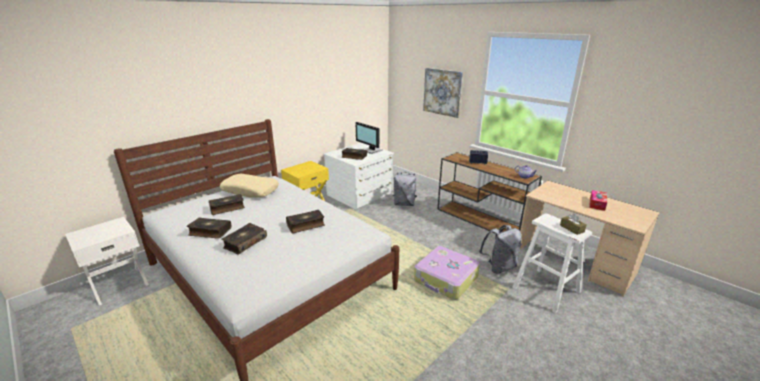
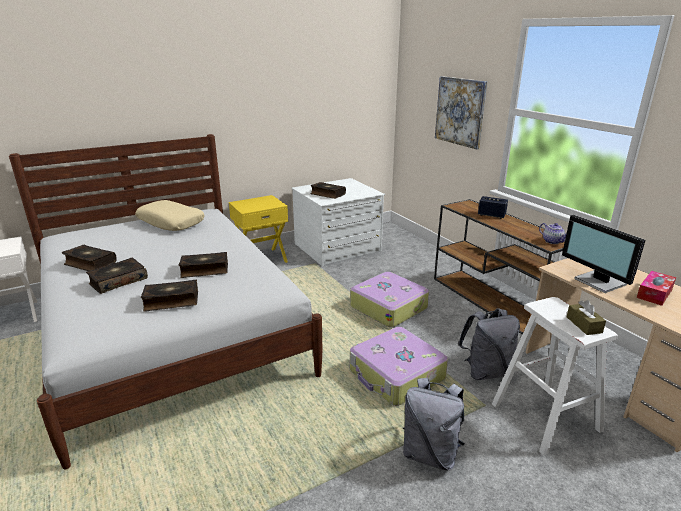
camera: 15 degrees right, 0 degrees up
(227, 208) = (130, 239): book -> book (171, 301)
(371, 150) = (356, 189): monitor -> monitor (599, 282)
(404, 204) = (391, 266): grey backpack -> grey backpack (430, 453)
(417, 233) = (389, 307): none -> suitcase

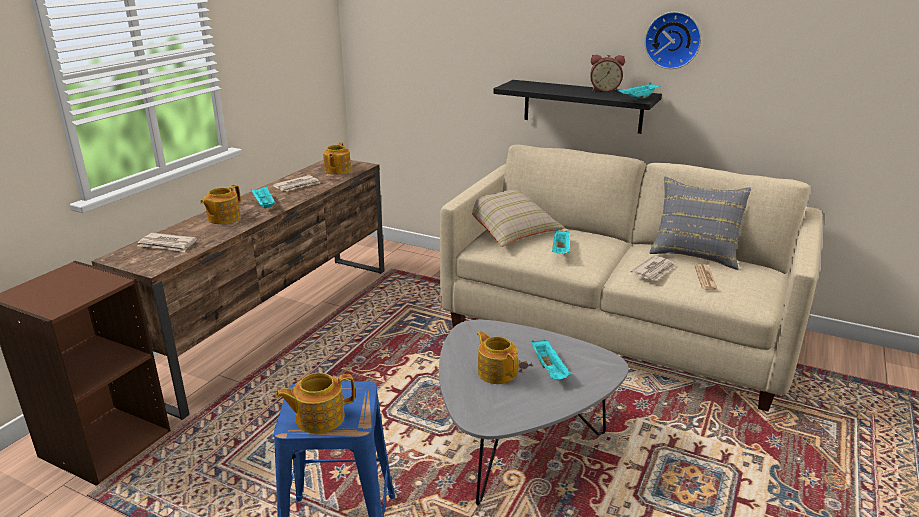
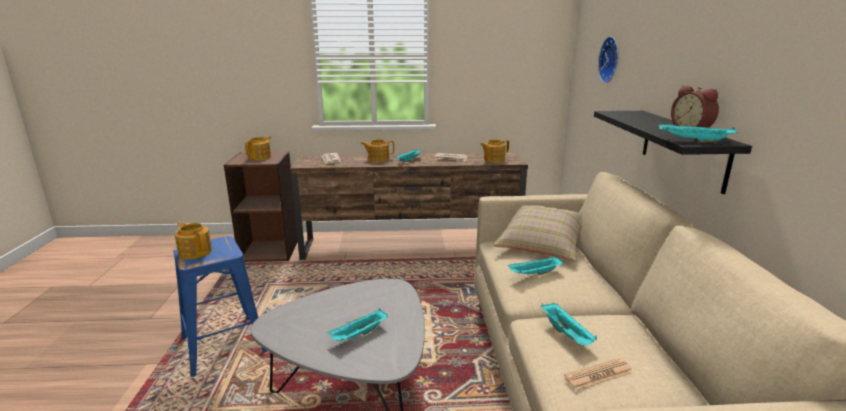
camera: 60 degrees right, 5 degrees down
(496, 372) = (337, 312): teapot -> teapot (260, 157)
(654, 271) = (566, 334): newspaper -> turquoise tray
(673, 40) = (775, 72): wall clock -> wall clock (611, 60)
(695, 253) = (661, 355): grey pillow -> none

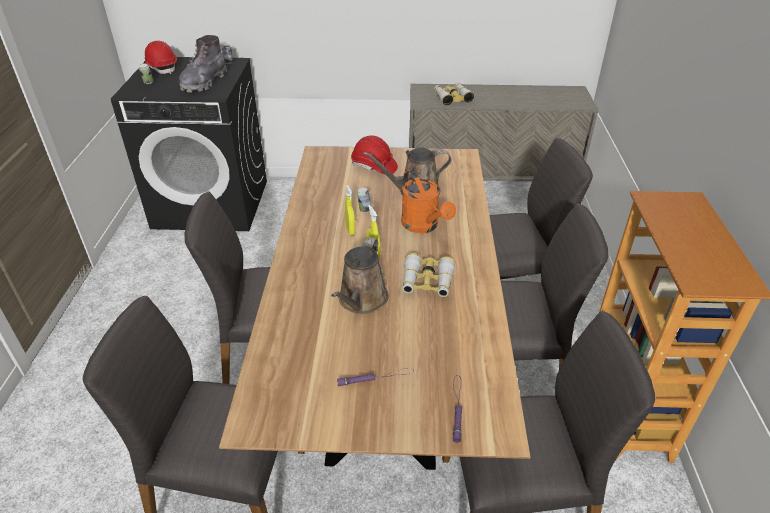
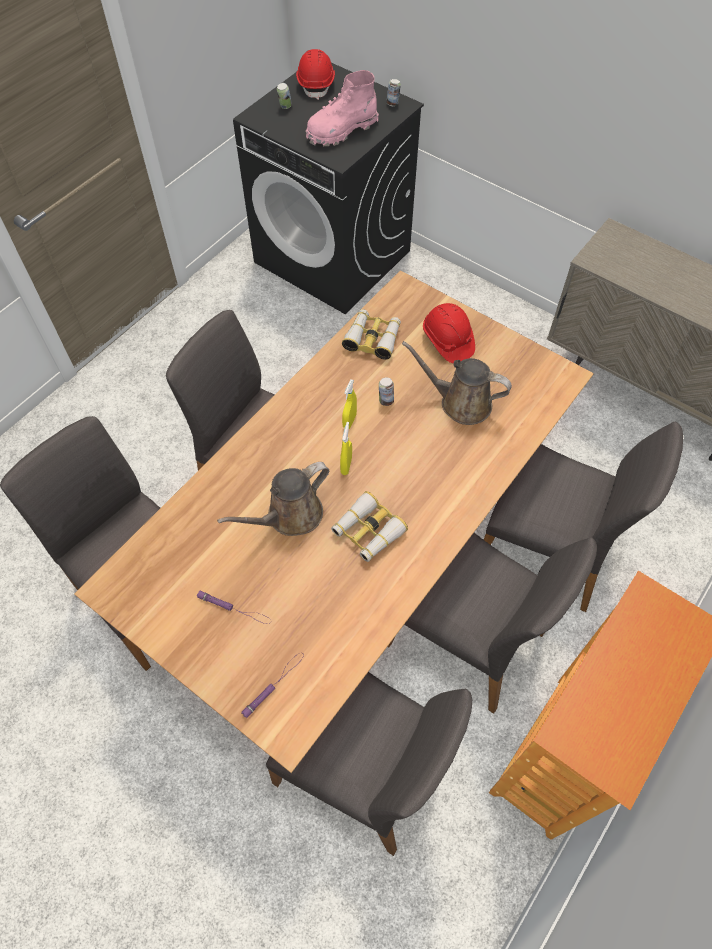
camera: 35 degrees right, 20 degrees up
(204, 82) = (341, 130): grey boot -> pink boot
(424, 226) = (427, 457): orange watering can -> none
(452, 98) = (639, 270): binoculars -> binoculars (372, 338)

****************

## Task directions
Looking through the records, copy out every line in which the word "degrees" is found.

## Result of this exercise
camera: 15 degrees right, 0 degrees up
camera: 60 degrees right, 5 degrees down
camera: 35 degrees right, 20 degrees up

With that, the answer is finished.